The path narrows as I climb, a ribbon of earth stitched between weathered stones and low scrub. Each step rises a little higher, and with each breath the air thins and tastes of snow even in late autumn. The village below becomes a patchwork of roofs and smoke, then a memory. Above, the mountain opens its wide shoulder, patient and indifferent to my hurry.
I move slowly on purpose – not from fatigue, but to let the place teach me its pace. The sun is low, gilding lichen and granite, and every footfall seems to set a small bell ringing inside me. Wind comes and goes like a visiting thought. Once, when a gust stirs, a scatter of dry leaves spins across the trail and then settles as though nothing much has happened. The world, I begin to notice, carries its events without panic.
Near the ridge I find a small stone shelter, half-hidden beneath a stand of pines. Smoke threads from a narrow chimney and the smell of steeped tea drifts to meet me. A monk sits on a flat rock just outside the shelter, wrapped in a simple robe. He does not rise when I approach; instead he inclines his head and gestures to the space beside him. “Sit,” he says. His voice is the color of the mountain – low, steady, without hurry.
I sit. We are both quiet for a long time. The only sounds are a distant raven calling and the slow creak of a pine branch. In that absence of busy noise, I find the mind unclenching like a fist opening. It is a silence that is not empty – rather it is full of small presences: the moss on the stone, the way the light has pooled in a hollow, the faint pulse at the temple of my ear. The monk watches me, and there is a warmth in the watchfulness that feels less like scrutiny than like welcome.
After some time he speaks again. “Many come to mountains seeking answers,” he says, “but they bring their questions like torches, demanding revelation. The mountain does not reveal by command.” He taps the rock beside his knee – a gentle sound, a punctuation. “It reveals by presence – by the way you stand with it. This is the work.”
I look at him, at the rock, at the slope that falls away, and I understand that presence is not just sitting still. It is an orientation – a letting go of the small urgencies that make the heart quick and the thoughts loud. “How do you become like the mountain?” I ask.
He folds his hands into his robe and smiles as if the question itself is a kind of offering. “You begin by listening. Not with your ears only – with your bones, with your breath. There is a practice we call zhan zhuang – to stand like a tree, like a mountain – to receive the wind rather than fight it. When you stand, do not brace against life. Allow it to pass through you, and you will not be moved easily.”
He rises and stands before me. His posture is simple: feet rooted, knees soft, spine like a column of quiet. In that stance he seems at once unremarkable and utterly anchored. “Feel the ground,” he whispers. “Not as an idea, but as a contact. Let the weight of your body settle until it is shared by rock and root. That is the base of peace.”
I attempt the stance. At first my legs tremble and my thoughts leap like startled birds. But the mountain has time. Minutes sink into one another and a strange steadiness spreads through me – small as a seed at first, then widening. The tremor fades. The wind continues its passing, but it becomes an event observed rather than an invitation to scurry.
The monk pours tea into two small cups and hands me one. The tea is warm at the rims and bitter in a way that tastes like honesty. “Strength that seeks only to be strong becomes brittle,” he says. “Softness that fears strength will be trampled. The mountain is both – solid underfoot, and yet it yields the path for a stream to glide through. Balance is the art.”
We talk until the light narrows to a thin strip along the horizon. He tells stories of winters that taught patience, of storms that passed leaving new lines carved into the rock. He speaks of the foolishness of speed and the quiet dignity of staying put when all around trembles.

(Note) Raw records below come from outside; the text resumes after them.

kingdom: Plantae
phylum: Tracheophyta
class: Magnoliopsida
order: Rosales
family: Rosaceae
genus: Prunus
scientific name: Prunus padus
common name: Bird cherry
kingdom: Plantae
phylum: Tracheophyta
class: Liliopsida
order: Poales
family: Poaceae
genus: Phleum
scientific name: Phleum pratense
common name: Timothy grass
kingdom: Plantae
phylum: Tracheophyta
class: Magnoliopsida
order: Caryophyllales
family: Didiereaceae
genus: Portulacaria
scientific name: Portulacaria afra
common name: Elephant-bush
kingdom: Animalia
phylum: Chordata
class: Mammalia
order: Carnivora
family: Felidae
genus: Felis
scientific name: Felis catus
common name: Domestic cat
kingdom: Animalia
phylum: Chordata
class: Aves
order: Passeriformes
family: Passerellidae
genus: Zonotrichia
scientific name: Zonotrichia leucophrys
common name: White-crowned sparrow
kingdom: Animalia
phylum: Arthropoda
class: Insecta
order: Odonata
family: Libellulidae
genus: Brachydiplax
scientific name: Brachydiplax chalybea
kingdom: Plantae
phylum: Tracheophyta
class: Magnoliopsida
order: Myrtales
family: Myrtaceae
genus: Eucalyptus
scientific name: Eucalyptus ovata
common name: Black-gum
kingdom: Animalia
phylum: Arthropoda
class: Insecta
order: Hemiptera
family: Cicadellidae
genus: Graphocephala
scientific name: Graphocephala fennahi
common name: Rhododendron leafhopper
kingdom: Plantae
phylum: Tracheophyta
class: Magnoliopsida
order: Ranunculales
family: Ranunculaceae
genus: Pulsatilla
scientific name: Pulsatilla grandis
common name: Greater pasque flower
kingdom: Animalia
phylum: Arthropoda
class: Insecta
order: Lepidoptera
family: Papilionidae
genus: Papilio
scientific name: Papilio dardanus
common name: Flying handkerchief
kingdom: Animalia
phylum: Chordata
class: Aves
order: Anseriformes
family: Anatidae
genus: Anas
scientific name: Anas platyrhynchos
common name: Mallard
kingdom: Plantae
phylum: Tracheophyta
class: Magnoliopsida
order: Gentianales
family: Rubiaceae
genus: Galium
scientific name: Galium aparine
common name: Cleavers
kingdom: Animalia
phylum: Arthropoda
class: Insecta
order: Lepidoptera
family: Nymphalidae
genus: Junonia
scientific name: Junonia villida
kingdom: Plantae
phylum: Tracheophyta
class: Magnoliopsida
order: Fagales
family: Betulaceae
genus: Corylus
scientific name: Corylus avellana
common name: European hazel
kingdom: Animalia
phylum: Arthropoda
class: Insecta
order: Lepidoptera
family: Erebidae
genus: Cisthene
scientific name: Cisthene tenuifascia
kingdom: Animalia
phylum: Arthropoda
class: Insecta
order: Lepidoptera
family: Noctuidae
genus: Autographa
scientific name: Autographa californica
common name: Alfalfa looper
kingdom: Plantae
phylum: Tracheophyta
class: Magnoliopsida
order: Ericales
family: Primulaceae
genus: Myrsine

When I stand to leave he places a small piece of paper in my palm – a single character written in careful ink: 空 – emptiness. “Not nothing,” he says, “but space enough for what wants to come. Carry it as a meditation, not a slogan.” The word rests warm in my hand like a small promise.
I walk down as twilight thickens, the air cooling, and the village lights begin to flare one by one. The silence of the mountain has not followed me like a cloak – it has taught me a shape. My steps are the same as before, yet somehow lighter. Where once I hurried to answers, I now carry a patience like a pocket of sun – a place to warm whatever comes next.